— TASK TO CARRY OUT —
Which lines of the material contain the string "yangın"? Pull out each of those lines in full, counting only matches with the same uppercase and lowercase letters.

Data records

____

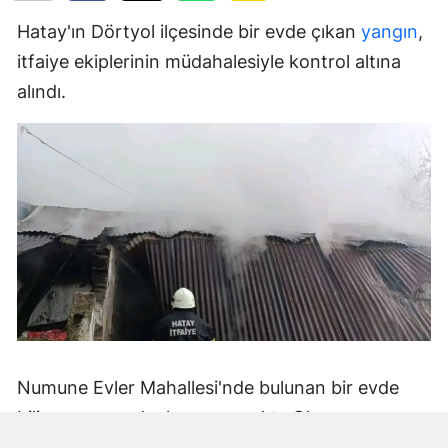
Hatay'ın Dörtyol ilçesinde bir evde çıkan
yangın
,
itfaiye ekiplerinin müdahalesiyle kontrol altına
alındı.
Numune Evler Mahallesi'nde bulunan bir evde
bilinmeyen nedenle yangın çıktı. Olay,
çevredekiler tarafından fark edilerek yetkililere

____

— EXERCISE ANSWER —
yangın
bilinmeyen nedenle yangın çıktı. Olay,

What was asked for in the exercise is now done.